Primitive Type Inference System
Any one who is familiar with basic programming understands the basic concept of a type. "String", "Float" and "Integers" are all well known examples of this. In addition to this, to aid in the later processing of the data it useful to provide as much information as possible so additional type have been added to these well known datatypes. Currently these are "Currency" and "Date" but more will be added to the system as time goes on.
Hierarchal Data Types
At this point the hierarchal nature of datatypes can already be seen. For example:
Date -> String
Currency -> Float -> String or Currency -> Integer -> String or Currency -> String
(Where the left most datatype is the highest level.)
The next iteration of this system will represent these, however as is stands at the moment they are not.

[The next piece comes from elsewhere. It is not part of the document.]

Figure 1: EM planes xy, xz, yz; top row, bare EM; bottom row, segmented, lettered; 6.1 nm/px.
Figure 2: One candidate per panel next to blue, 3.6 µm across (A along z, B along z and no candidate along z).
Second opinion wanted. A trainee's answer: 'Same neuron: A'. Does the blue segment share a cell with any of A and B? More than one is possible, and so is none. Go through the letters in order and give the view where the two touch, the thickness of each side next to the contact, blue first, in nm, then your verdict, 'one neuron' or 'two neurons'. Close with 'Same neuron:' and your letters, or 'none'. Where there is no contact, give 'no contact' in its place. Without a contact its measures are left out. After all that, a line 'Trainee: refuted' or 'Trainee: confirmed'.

It does however describe a challenge to the inference system. If we were to firstly consider if a value is a string the answer will always be true, as anything that we can load in from a file will be able to be represented as a string, it is after all the type that value be read from the file as.
After doing some cursory reading in this area it was decided to attempt a very simplistic prototype to better understand the problem.
To do this a range of methods were created that are able to state if a value is of a particular type. Each one of these have been implemented in different ways ranging from regular expressions (dates) to simply attempting a cast and seeing if it succeeds (integers).
By taking into consideration the hierarchal nature of types as discussed above the system then can simply test a value against each of the decider methods in order from highest level type to lowest and return the value type as soon as on of the methods returns True.
- Additional type information can be used to help later processing.
- Type data can be represented in hierarchal fashion.
- A simplistic type inference implementation.